● **WORK REQUIRED**
Reproduce the line with "KÉKSZALAG – Küzdelem a természeti erők" and everything after it in the listing below, exactly, both ends included. No pictures.

● **INPUT MATERIAL**
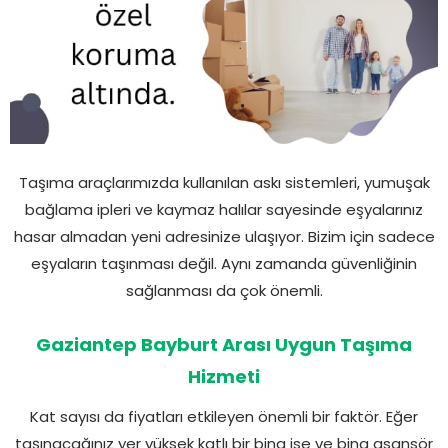
Taşıma araçlarımızda kullanılan askı sistemleri, yumuşak
bağlama ipleri ve kaymaz halılar sayesinde eşyalarınız
hasar almadan yeni adresinize ulaşıyor. Bizim için sadece
eşyaların taşınması değil. Aynı zamanda güvenliğinin
sağlanması da çok önemli.
Gaziantep Bayburt Arası Uygun Taşıma
Hizmeti
Kat sayısı da fiyatları etkileyen önemli bir faktör. Eğer
taşınacağınız yer yüksek katlı bir bina ise ve bina asansör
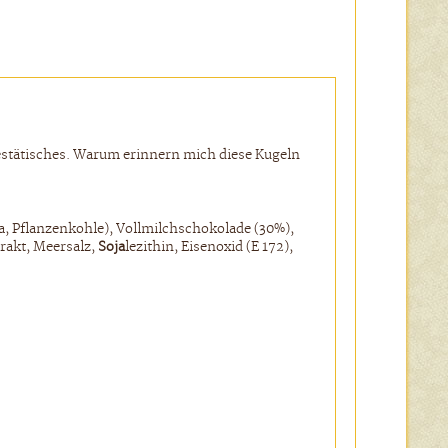
jestätisches. Warum erinnern mich diese Kugeln
a, Pflanzenkohle), Vollmilchschokolade (30%),
rakt, Meersalz,
Soja
lezithin, Eisenoxid (E 172),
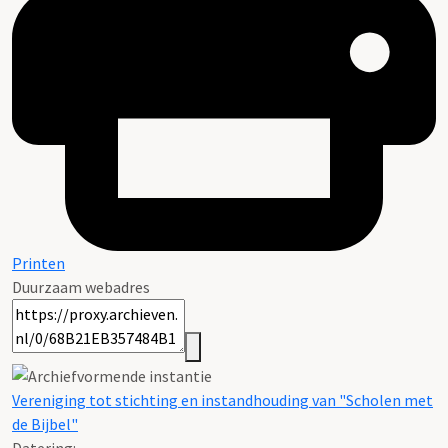
Printen
Duurzaam webadres
Vereniging tot stichting en instandhouding van "Scholen met
de Bijbel"
Datering
:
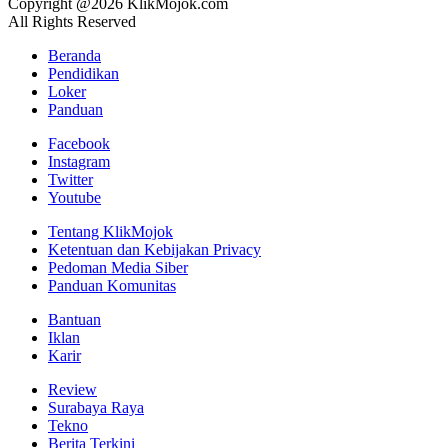
Copyright @2026 KlikMojok.com
All Rights Reserved
Beranda
Pendidikan
Loker
Panduan
Facebook
Instagram
Twitter
Youtube
Tentang KlikMojok
Ketentuan dan Kebijakan Privacy
Pedoman Media Siber
Panduan Komunitas
Bantuan
Iklan
Karir
Review
Surabaya Raya
Tekno
Berita Terkini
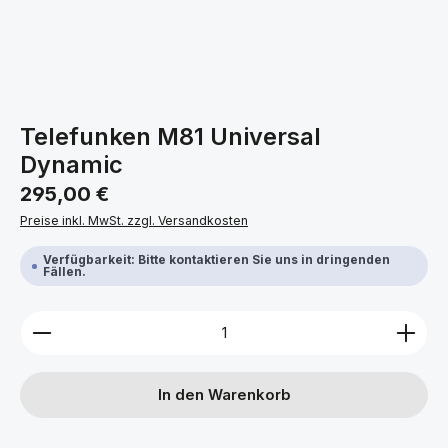
Telefunken M81 Universal
Dynamic
Regulärer Preis:
295,00 €
Preise inkl. MwSt. zzgl. Versandkosten
Verfügbarkeit: Bitte kontaktieren Sie uns in dringenden
Fällen.
Produkt Anzahl: Gib den gewünschten Wert ein ode
In den Warenkorb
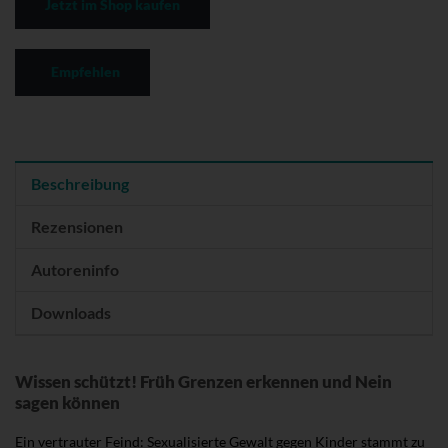
Jetzt im Shop kaufen
Empfehlen
Beschreibung
Rezensionen
Autoreninfo
Downloads
Wissen schützt! Früh Grenzen erkennen und Nein
sagen können
Ein vertrauter Feind: Sexualisierte Gewalt gegen Kinder stammt zu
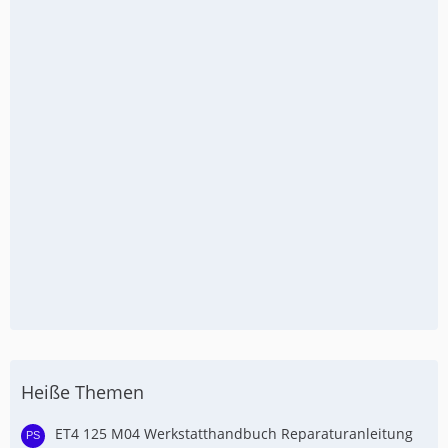
Heiße Themen
ET4 125 M04 Werkstatthandbuch Reparaturanleitung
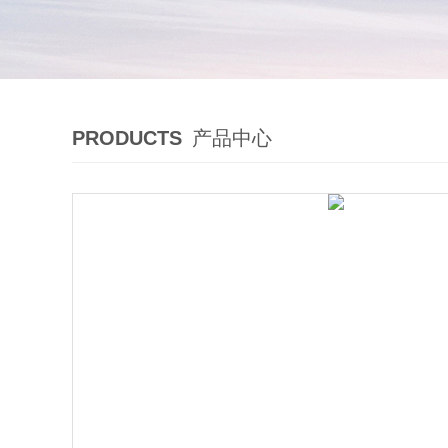
PRODUCTS
产品中心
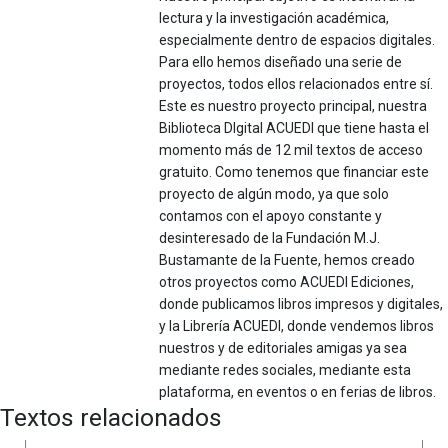
lectura y la investigación académica,
especialmente dentro de espacios digitales.
Para ello hemos diseñado una serie de
proyectos, todos ellos relacionados entre sí.
Este es nuestro proyecto principal, nuestra
Biblioteca DIgital ACUEDI que tiene hasta el
momento más de 12 mil textos de acceso
gratuito. Como tenemos que financiar este
proyecto de algún modo, ya que solo
contamos con el apoyo constante y
desinteresado de la Fundación M.J.
Bustamante de la Fuente, hemos creado
otros proyectos como ACUEDI Ediciones,
donde publicamos libros impresos y digitales,
y la Librería ACUEDI, donde vendemos libros
nuestros y de editoriales amigas ya sea
mediante redes sociales, mediante esta
plataforma, en eventos o en ferias de libros.
Textos relacionados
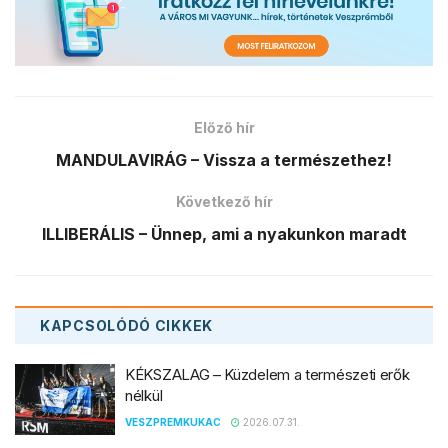
Előző hír
MANDULAVIRÁG – Vissza a természethez!
Következő hír
ILLIBERÁLIS – Ünnep, ami a nyakunkon maradt
KAPCSOLÓDÓ
CIKKEK
KÉKSZALAG – Küzdelem a természeti erők
nélkül
VESZPREMKUKAC
2026.07.31.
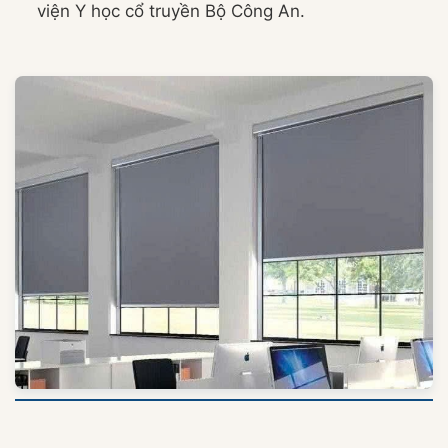
viện Y học cổ truyền Bộ Công An.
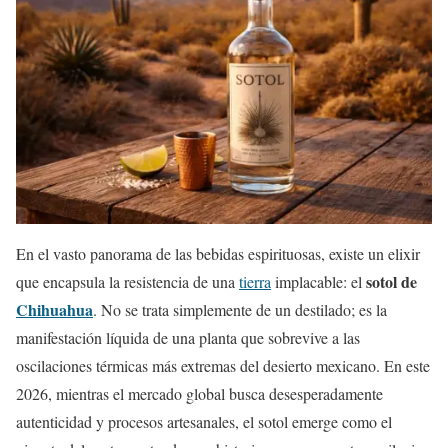
En el vasto panorama de las bebidas espirituosas, existe un elixir
sotol de
que encapsula la resistencia de una
tierra
implacable: el
Chihuahua
. No se trata simplemente de un destilado; es la
manifestación líquida de una planta que sobrevive a las
oscilaciones térmicas más extremas del desierto mexicano. En este
2026, mientras el mercado global busca desesperadamente
autenticidad y procesos artesanales, el sotol emerge como el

● **RESPONSE TO THE EXERCISE**
KÉKSZALAG – Küzdelem a természeti erők
nélkül
VESZPREMKUKAC
2026.07.31.
viện Y học cổ truyền Bộ Công An.
En el vasto panorama de las bebidas espirituosas, existe un elixir
sotol de
que encapsula la resistencia de una
tierra
implacable: el
Chihuahua
. No se trata simplemente de un destilado; es la
manifestación líquida de una planta que sobrevive a las
oscilaciones térmicas más extremas del desierto mexicano. En este
2026, mientras el mercado global busca desesperadamente
autenticidad y procesos artesanales, el sotol emerge como el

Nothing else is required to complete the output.